My weight loss efforts continue to move forward in a linear fashion at this time, but I HAVE TO CONFESS, I’m not losing weight. This is frustrating to say the least. I have been encouraged to tweak my food plan a bit, and the result has been a pound lost here and a pound gained there, but no significant change in the last month.
I’ve begun to think that PORTION CONTROL is where my focus now needs to be. I could once get by eating the right foods in any amount that satisfied, but now that’s not working so much. I have read that if you aren’t hungry for at least a part of your day, you’re eating too much. That kind of advice makes me sad, because, well, yeah, I’m a foodie.
I love my food, and I love to eat. I love to cook and bake and experiment with new recipes. I love to look at recipes on-line, or in old cookbooks. I like to food shop, and share what I find with others. I spend a lot of each day thinking about, preparing, eating or cleaning up food, so how do I do the portion control thing?

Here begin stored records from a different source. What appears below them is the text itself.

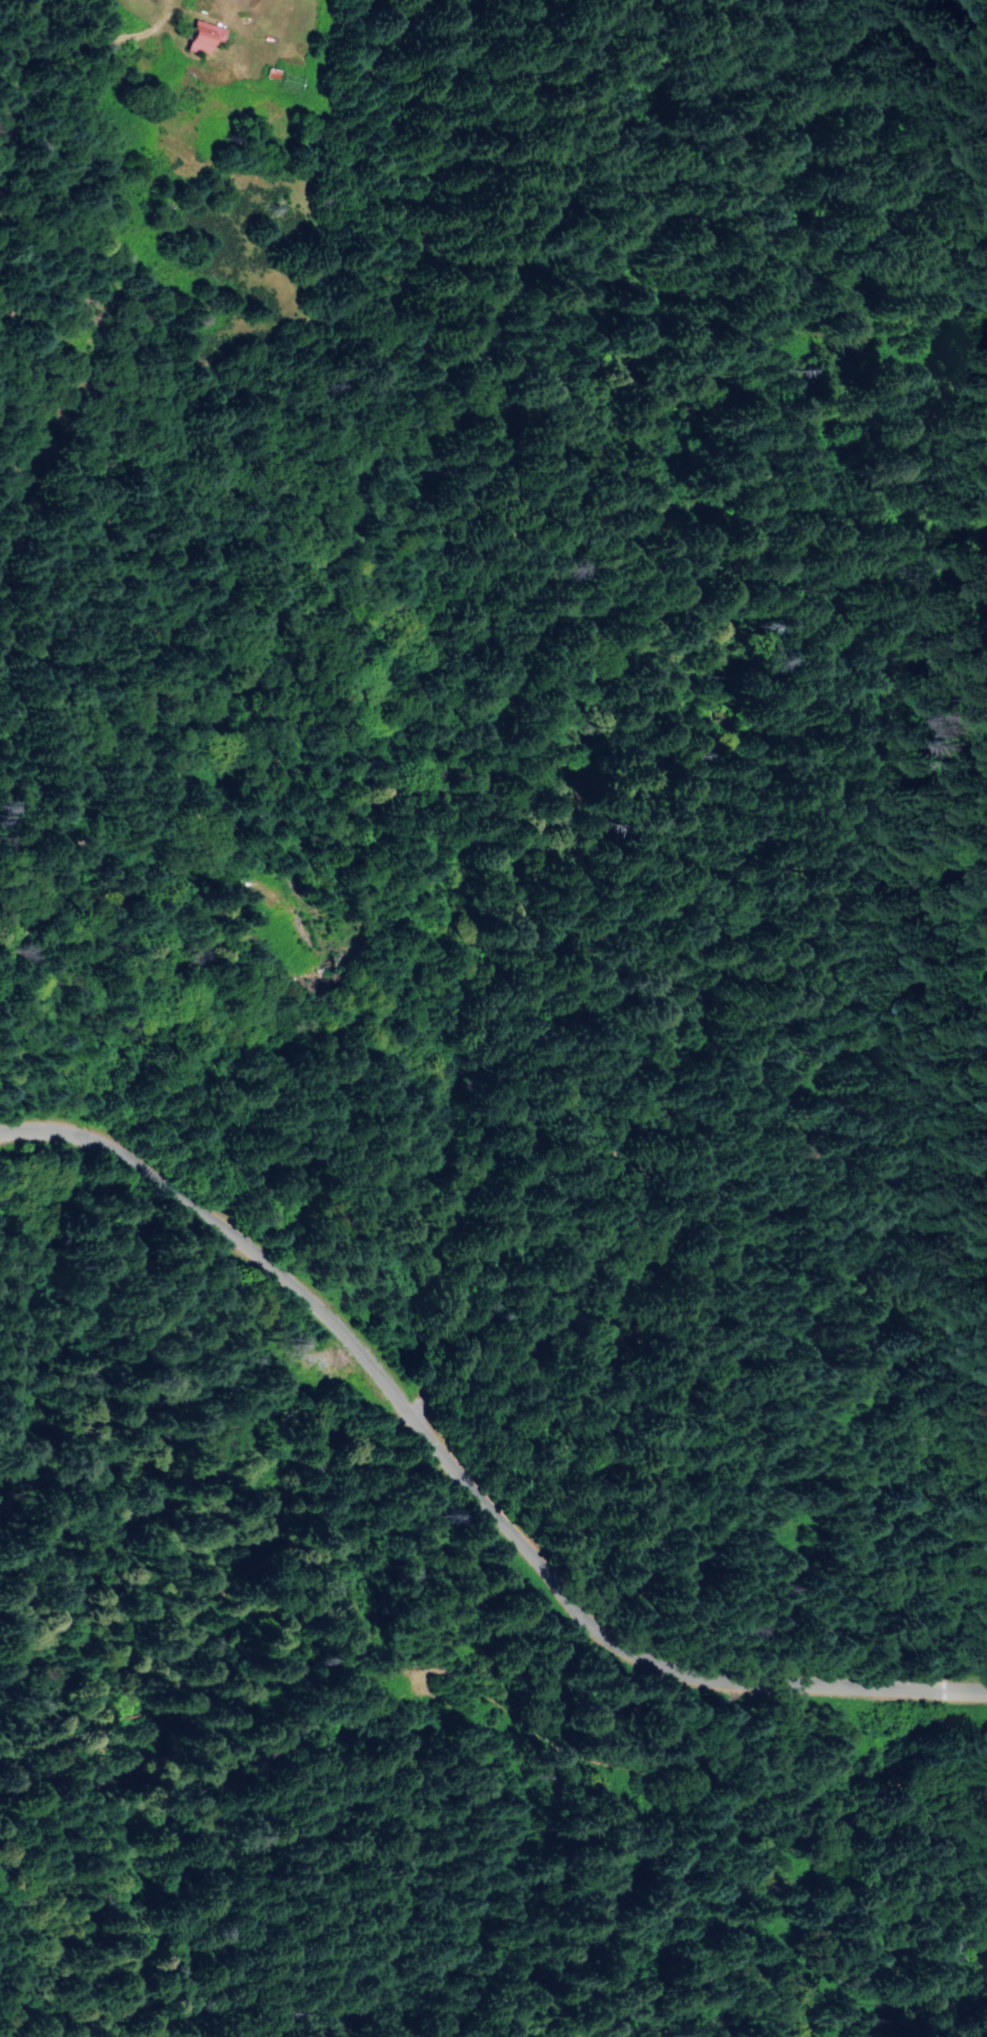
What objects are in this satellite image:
building: (203, 38)
road: (32, 85)
road: (257, 595)
road: (191, 868)
road: (107, 871)
road: (466, 1479)
road: (898, 1558)
park: (986, 1789)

I bought a food scale a few months ago. I HAVE NEVER USED IT! Not once. Nada. I also bought small containers in varying sizes in order to pack my lunch. I thought the cute, brightly colored containers would help me get motivated to carry my lunch, and stay away from fast food joints. I have not packed my lunch, NOT ONE TIME.
I have not one, but two sets of measuring cups that I could use to measure my foods. I have not used them, NOT ONCE. So what is wrong with me? I have a desire to eat portion controlled meals, but not the will. Where do I get the will; that golden, coveted, cherished, priceless will?
I have will power that carries me through many tasks each day. I lack it with regards to food and eating. Recently, I’ve taken to thinking I MAY HAVE OCD. Is that my problem? Or is it something more insidious? How can I find out, and what can I do to change it—this lack of will power where food is concerned? I’m looking for answers, so if you have any, chime in.
I ventured upon a quote that I’ve been reading again and again: “Without a commitment to portion control, the concept of weight loss is just a fantasy.” Anonymous
What do you do to amp up your will power regarding food? Do you focus on portion control? What methods do you use to stay within your calorie allotment each day?